In closing, it’s important to think long and hard about whether or not to invest in an initial coin offering. This is not something that should involve just five minutes of research. In order to be safe, you need to really familiarize yourself with the entire project.
That means taking the time to research each team member and to hopefully establish their work history that not only confirms that they are who they say they are, but also that they have the technical expertise to backup the project in the long run. Launching a blockchain company is no easy feat, and it will take the skills of many people who have likely already been successful in other ventures in order to pull it off.

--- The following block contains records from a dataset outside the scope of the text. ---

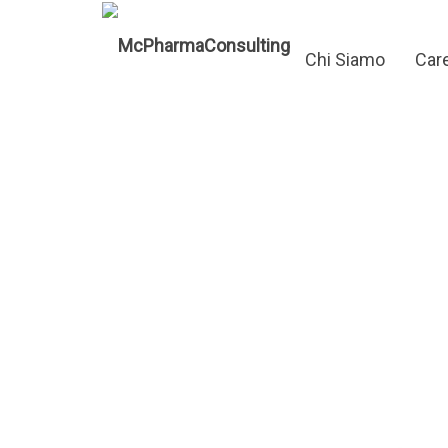
Chi Siamo
Car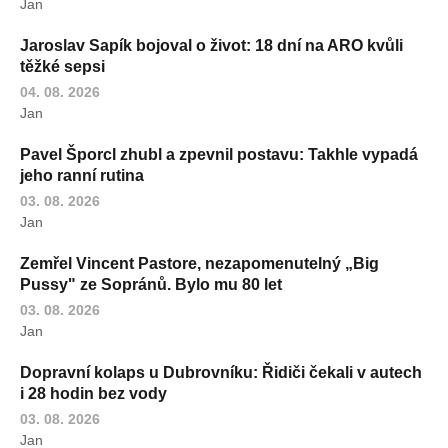
Jan
Jaroslav Sapík bojoval o život: 18 dní na ARO kvůli
těžké sepsi
04. 08. 2026
Jan
Pavel Šporcl zhubl a zpevnil postavu: Takhle vypadá
jeho ranní rutina
03. 08. 2026
Jan
Zemřel Vincent Pastore, nezapomenutelný „Big
Pussy" ze Sopránů. Bylo mu 80 let
03. 08. 2026
Jan
Dopravní kolaps u Dubrovníku: Řidiči čekali v autech
i 28 hodin bez vody
03. 08. 2026
Jan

While it’s okay to gather outside opinions, it’s never okay to use those as your only basis for making an investment. Keep in mind that many of the reviews you will see for these offerings are paid for or incentivized with referral programs.
That means that the poster may not be totally honest with you as to the details of the company in question. Instead, it’s your job as an investor to verify that relevant information is presented accurately. There’s simply no other way to do that other than putting in the work required to research the project.
However, if you’re careful and you do your research well, it is possible to make some good investments in ICOs. While there are some bad players who have given this space a bad name, there are also many others who are legitimate. You just need to take the time to pick through the massive heap of bad coin offerings to find them, and investors who take the time to do so are often generously rewarded for their efforts.